## ASSIGNMENT
Within the records below, find each line that holds the string "aids", then copy it.

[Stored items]
==================================================
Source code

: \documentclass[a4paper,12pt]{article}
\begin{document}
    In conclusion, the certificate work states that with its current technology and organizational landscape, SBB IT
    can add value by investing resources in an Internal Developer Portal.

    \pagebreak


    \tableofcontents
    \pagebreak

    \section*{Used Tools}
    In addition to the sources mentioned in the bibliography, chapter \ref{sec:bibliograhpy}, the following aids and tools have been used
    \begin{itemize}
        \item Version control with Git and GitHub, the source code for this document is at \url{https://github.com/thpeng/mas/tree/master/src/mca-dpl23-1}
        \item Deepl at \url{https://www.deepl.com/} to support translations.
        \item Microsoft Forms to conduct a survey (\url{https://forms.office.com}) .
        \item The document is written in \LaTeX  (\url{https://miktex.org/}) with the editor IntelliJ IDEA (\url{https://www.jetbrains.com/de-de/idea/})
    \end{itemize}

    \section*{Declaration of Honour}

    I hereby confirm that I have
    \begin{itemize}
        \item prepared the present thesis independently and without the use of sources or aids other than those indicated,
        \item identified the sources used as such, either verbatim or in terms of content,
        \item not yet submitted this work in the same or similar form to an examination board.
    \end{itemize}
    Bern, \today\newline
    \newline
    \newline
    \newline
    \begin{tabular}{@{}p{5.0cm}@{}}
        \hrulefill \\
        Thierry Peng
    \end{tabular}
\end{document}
==================================================
## TASK OUTPUT
    In addition to the sources mentioned in the bibliography, chapter \ref{sec:bibliograhpy}, the following aids and tools have been used
        \item prepared the present thesis independently and without the use of sources or aids other than those indicated,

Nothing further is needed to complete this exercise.